Prof. Tom is the former Vice-Chancellor of the University of Fort Hare (UFH), a position he held from 2008 to 2016 having been a Deputy Vice- Chancellor in the same University from 2006-2007. He served on the staff of the UFH between 2005-2006, first as Director of the School of Public Management and Development and as Acting Dean in the Faculty of Management and Development.
A medical doctor by profession he holds a MB ChB degree from the University of Natal, a Master of Family Medicine, (University of Witwatersrand) and a Master of Science in Public Policy and Management (University of London, School of Oriental and African Studies). He did a Senior Executive Program with Harvard and Wits Business Schools.
Prior to joining the UFH he served as Director-General of the Eastern Cape (1998-2004), Advisor to the Eastern Cape Premier for a few months in 2004 and as the Strategic Manager in the integration and transformation of the apartheid departments of health that formed the Eastern Cape, and as the first Permanent Secretary for Department of Health and Welfare in the Eastern Cape (1994-1997). He previously practiced in both the public and private health sectors as a clinician. His academic career started in 1992 when he joined the then UNITRA Medical School’s Department of Family Medicine in Mthatha.
Prof. Tom played a pivotal role in the anti-apartheid health struggles and the health policy formulation for the democratic South Africa. He served as President of the National Medical and Dental Association in the late 1980’s and early 1990’s then became President of the South African Health and Social Services Organization until the democratic dispensation in 1994 when he joined the public sector as a strategic manager in the Eastern Cape Department of Health and Welfare.
He has served in various boards including the Eastern Cape Socio-economic Coordinating Council, Board of the IDT, Masibumbane Development Organization (focusing in health and education), Nelson Mandela Institute for Education and Rural Development, and Higher Education South Africa. He has served in various committees for the Ministry of Higher Education and Training, namely The Ministerial Working Group on Fee-Free University Education for the Poor in South Africa, the Ministerial Committee on the Review of Higher Education Funding and the Ministerial Transformation Oversight Committee. He is a board member of the Council for Higher Education (CHE). He serves in the Healdtown High School Alumni Board. He matriculated in the school in 1972.
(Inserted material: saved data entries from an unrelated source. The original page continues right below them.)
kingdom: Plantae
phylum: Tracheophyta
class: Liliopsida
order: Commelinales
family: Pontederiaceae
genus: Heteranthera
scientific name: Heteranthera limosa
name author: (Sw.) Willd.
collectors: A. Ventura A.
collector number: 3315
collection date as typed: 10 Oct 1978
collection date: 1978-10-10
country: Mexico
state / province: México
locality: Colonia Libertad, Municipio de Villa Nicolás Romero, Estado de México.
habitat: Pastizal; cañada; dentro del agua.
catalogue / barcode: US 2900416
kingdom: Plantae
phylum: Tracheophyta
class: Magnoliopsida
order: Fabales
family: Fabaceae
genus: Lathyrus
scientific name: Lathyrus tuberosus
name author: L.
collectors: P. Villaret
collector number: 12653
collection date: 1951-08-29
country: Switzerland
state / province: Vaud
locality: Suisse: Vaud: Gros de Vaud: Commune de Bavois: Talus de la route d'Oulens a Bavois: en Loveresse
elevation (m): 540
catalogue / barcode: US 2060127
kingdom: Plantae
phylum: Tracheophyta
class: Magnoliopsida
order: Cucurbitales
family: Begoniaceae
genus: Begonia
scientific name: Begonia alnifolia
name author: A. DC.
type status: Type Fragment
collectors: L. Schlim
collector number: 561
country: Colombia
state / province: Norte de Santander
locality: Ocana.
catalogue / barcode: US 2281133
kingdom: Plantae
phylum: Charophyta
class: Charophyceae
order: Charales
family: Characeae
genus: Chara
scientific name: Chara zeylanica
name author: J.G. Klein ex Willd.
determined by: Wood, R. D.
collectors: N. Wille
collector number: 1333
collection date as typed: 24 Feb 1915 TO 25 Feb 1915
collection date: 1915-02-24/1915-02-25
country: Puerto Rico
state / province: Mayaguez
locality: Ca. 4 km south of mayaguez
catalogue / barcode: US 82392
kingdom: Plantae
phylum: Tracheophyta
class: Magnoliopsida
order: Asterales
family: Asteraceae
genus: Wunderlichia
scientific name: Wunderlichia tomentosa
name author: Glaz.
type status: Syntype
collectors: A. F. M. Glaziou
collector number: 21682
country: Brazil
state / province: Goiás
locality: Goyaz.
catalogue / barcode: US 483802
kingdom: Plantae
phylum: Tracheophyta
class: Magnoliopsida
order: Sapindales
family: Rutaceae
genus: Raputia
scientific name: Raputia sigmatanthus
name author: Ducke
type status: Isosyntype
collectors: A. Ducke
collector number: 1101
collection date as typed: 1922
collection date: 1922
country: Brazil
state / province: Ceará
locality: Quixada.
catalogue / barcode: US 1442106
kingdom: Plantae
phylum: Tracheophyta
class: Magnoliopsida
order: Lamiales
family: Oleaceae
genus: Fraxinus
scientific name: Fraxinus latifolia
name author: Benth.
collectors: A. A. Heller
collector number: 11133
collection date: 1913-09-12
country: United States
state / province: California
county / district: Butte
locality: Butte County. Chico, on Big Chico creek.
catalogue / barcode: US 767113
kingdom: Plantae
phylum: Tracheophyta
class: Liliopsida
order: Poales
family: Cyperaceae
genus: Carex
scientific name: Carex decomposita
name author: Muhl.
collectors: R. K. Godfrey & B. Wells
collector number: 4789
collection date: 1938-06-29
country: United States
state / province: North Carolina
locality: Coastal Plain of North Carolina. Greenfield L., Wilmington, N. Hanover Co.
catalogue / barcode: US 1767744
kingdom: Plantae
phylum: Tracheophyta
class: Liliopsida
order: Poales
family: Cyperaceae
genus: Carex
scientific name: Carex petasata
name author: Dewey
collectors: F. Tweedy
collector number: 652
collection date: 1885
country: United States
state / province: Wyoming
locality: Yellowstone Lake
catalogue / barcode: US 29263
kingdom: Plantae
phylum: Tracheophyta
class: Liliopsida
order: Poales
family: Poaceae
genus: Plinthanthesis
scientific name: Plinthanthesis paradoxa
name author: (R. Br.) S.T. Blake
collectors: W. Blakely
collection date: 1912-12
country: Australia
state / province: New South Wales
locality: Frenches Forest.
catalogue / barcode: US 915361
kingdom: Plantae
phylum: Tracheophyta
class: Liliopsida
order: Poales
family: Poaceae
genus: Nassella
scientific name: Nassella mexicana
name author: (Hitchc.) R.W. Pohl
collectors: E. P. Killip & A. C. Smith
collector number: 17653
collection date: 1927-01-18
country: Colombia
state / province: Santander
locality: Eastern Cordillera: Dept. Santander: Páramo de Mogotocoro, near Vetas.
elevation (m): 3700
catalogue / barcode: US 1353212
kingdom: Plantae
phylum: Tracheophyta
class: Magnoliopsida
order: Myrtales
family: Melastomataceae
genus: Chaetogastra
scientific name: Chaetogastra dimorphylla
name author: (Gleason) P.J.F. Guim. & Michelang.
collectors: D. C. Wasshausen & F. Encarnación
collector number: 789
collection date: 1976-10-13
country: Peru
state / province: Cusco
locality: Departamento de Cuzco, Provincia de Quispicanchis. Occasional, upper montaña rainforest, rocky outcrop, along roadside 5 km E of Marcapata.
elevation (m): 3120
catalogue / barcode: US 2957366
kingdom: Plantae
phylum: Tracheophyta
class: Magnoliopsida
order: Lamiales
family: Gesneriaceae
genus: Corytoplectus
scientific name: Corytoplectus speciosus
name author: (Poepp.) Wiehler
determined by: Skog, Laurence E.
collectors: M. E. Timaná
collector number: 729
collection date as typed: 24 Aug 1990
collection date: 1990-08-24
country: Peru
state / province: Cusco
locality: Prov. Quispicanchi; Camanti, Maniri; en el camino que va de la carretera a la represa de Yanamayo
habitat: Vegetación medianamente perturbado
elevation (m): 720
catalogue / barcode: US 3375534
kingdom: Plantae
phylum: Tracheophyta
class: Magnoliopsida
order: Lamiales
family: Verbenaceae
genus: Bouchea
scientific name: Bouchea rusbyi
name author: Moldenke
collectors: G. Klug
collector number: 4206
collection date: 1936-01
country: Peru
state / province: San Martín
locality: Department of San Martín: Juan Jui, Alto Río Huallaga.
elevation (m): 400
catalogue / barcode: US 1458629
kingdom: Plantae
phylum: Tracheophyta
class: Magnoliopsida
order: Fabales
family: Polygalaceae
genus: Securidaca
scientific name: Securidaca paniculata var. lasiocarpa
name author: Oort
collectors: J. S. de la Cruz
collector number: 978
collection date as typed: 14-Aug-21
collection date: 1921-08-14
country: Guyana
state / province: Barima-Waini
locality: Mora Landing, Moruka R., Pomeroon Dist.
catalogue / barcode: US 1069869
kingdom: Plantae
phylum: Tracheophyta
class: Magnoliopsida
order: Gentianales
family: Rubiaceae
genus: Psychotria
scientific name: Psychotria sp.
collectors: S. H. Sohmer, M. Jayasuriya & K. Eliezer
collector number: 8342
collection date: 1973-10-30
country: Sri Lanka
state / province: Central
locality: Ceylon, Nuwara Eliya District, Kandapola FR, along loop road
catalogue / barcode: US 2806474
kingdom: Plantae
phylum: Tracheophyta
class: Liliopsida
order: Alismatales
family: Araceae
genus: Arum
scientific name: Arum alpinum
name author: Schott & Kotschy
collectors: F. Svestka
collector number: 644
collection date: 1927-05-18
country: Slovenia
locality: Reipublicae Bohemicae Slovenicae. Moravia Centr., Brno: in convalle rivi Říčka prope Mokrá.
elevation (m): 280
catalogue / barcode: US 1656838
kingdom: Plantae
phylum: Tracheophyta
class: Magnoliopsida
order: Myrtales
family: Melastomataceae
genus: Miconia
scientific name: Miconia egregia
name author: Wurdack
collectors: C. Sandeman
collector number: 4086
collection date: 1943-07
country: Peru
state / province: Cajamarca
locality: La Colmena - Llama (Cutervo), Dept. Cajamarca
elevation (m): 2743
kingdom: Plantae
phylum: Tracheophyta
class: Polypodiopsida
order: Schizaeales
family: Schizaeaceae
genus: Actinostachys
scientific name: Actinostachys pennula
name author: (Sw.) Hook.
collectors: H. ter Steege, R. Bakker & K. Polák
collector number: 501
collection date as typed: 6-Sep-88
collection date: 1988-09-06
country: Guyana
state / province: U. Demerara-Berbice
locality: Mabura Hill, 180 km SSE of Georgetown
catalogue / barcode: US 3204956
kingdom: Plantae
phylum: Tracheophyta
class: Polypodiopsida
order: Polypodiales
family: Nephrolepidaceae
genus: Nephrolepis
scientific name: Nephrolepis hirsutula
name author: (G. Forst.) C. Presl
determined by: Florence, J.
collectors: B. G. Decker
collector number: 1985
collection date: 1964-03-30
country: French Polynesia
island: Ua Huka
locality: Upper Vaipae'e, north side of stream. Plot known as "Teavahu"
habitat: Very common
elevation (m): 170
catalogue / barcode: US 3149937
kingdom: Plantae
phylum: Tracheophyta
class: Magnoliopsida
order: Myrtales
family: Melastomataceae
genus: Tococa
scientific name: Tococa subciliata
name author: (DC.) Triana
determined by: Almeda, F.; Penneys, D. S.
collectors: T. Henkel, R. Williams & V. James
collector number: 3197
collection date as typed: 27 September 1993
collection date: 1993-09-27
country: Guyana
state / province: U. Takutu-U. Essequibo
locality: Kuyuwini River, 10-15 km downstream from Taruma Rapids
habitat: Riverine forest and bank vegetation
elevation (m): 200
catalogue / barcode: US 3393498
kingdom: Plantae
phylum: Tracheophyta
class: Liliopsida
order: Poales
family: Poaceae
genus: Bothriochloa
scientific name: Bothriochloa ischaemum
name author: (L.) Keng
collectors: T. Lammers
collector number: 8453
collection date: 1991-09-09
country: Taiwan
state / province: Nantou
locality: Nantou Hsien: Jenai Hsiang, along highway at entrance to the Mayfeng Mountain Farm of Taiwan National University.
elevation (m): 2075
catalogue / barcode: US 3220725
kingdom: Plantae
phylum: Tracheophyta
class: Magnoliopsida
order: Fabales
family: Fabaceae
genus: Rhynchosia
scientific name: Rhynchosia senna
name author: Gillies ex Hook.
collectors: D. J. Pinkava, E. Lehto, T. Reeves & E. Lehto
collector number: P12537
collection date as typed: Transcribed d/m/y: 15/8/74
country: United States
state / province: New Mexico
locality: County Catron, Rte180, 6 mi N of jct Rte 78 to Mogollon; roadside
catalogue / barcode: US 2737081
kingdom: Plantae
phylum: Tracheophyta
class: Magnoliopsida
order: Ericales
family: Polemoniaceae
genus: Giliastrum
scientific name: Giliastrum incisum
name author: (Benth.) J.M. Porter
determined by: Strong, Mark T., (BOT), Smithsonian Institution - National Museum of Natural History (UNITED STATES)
He still actively participates in public health research and training. His main interests are in health and education, especially on quality, equity and access. He is currently involved with the Albertina Sisulu Leadership Program in Health (Partnering UFH, UP, HSPH and South Africa Partners). He previously participated as a member of a training team constituted by Harvard School of Public Health on Ministerial Leadership in Health assisting senior management personnel in various African countries to develop and implement health reforms. He is the Chairperson of the Masibumbane Development Organization and Deputy Chairperson of the DG Murray Trust. In 1994 he received the Nelson Mandela Award for Health and Human Rights.